Task:
Read the records below and report each line in which "right" occurs.

[Opening Data section]

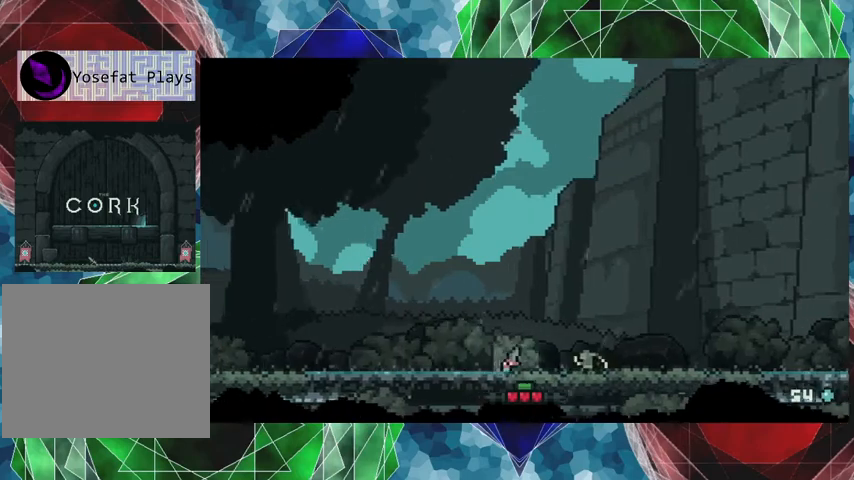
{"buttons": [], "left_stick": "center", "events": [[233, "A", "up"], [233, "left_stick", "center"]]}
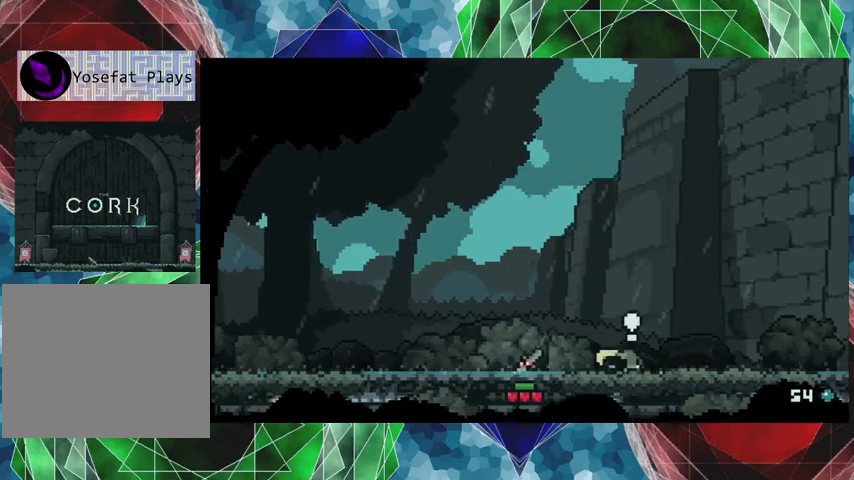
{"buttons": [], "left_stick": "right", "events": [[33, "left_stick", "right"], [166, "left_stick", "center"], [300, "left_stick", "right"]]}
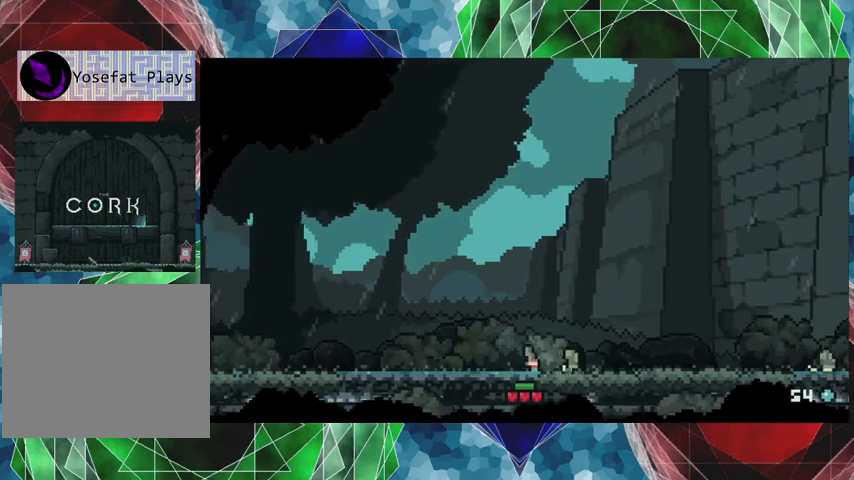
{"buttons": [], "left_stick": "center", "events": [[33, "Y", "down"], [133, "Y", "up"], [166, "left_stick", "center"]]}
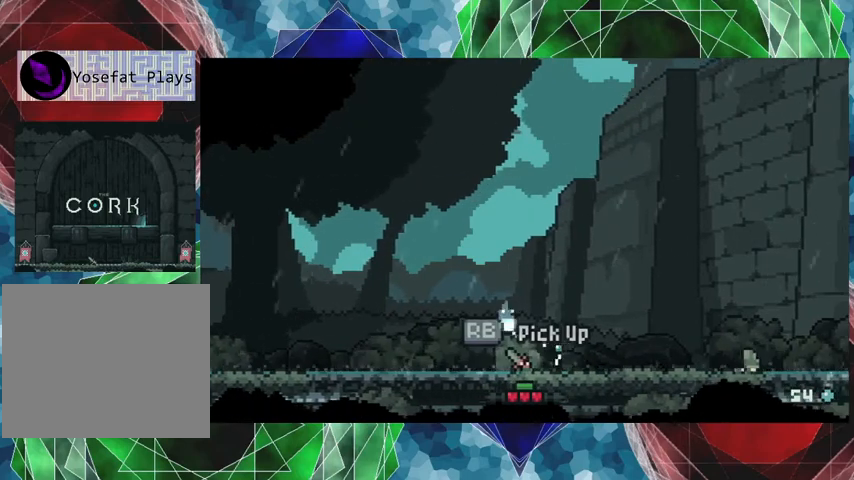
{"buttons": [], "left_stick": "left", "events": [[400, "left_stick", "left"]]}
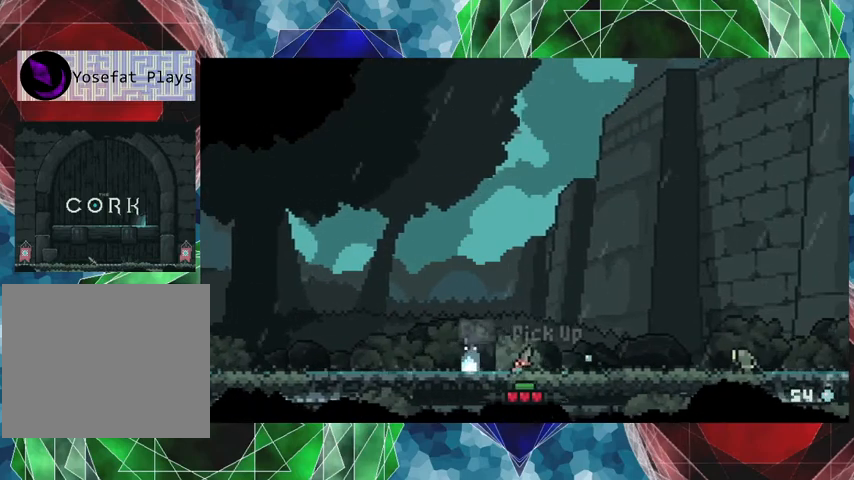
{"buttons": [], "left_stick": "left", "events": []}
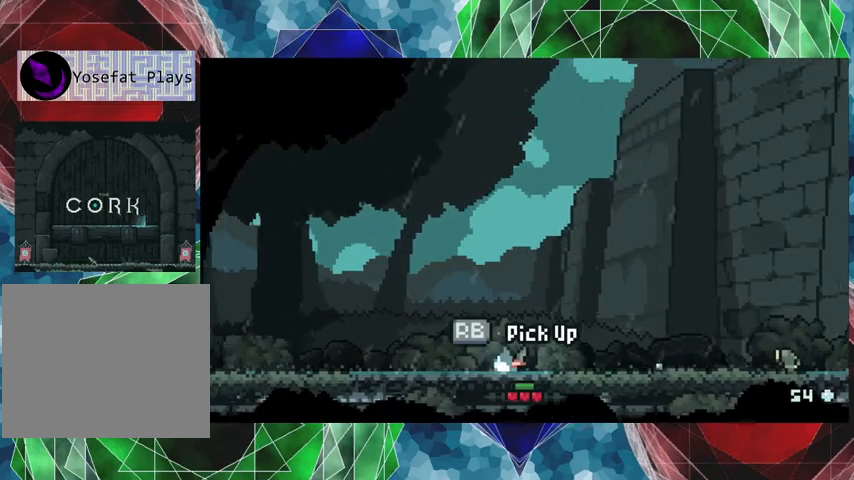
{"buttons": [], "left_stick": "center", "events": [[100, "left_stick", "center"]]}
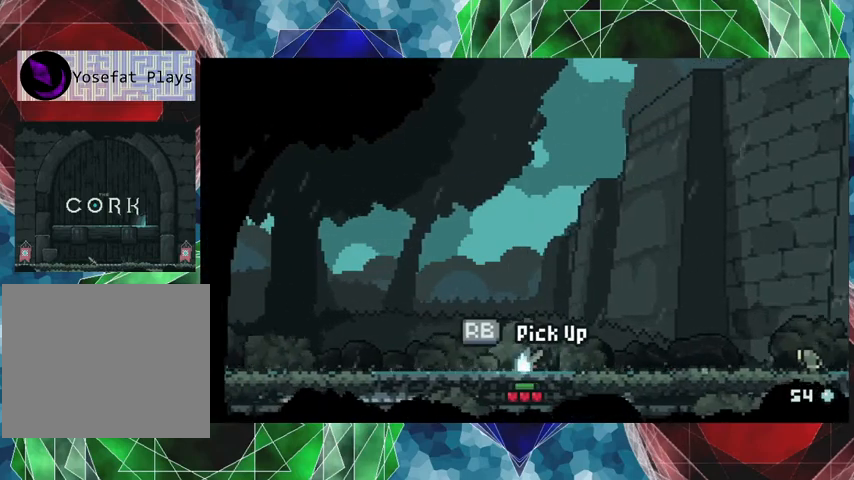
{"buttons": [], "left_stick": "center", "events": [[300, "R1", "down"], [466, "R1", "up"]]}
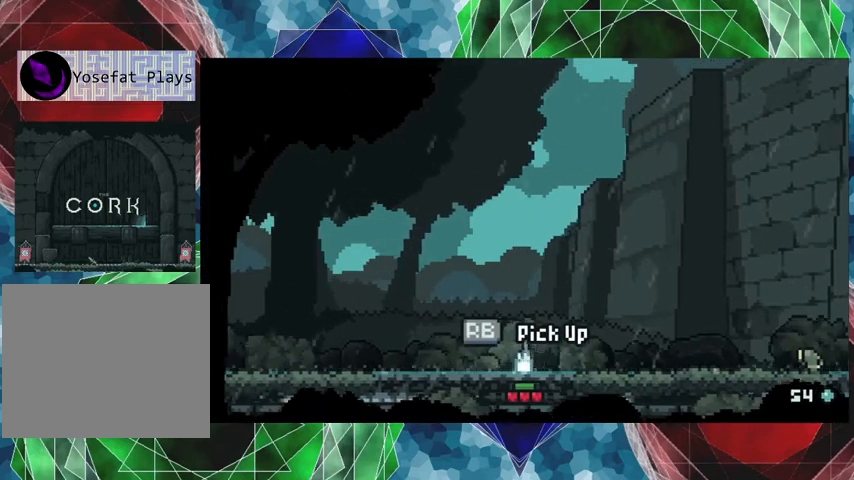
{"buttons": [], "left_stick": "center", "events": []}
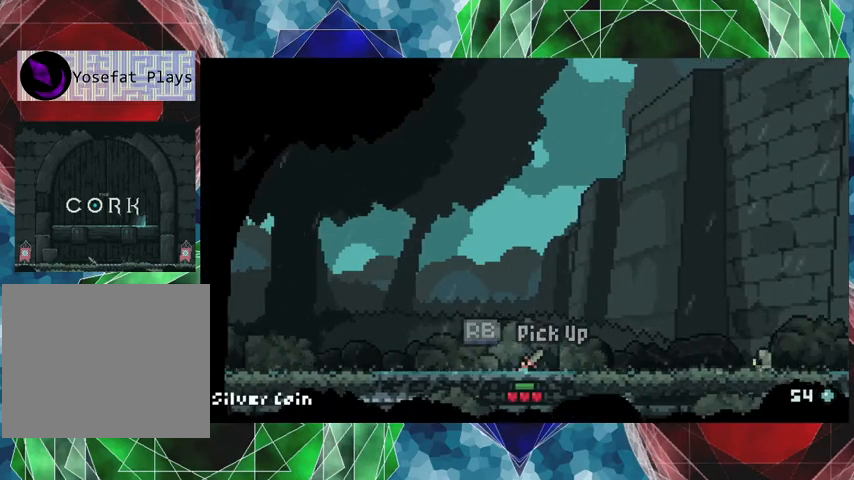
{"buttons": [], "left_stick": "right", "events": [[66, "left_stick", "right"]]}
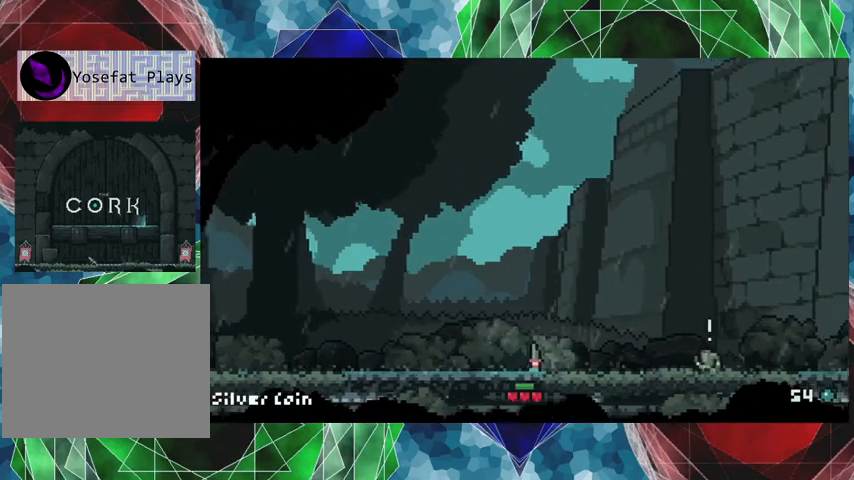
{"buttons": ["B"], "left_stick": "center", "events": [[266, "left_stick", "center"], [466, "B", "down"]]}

[Closing Data section]

Answer box:
{"buttons": [], "left_stick": "right", "events": [[33, "left_stick", "right"], [166, "left_stick", "center"], [300, "left_stick", "right"]]}
{"buttons": [], "left_stick": "right", "events": [[66, "left_stick", "right"]]}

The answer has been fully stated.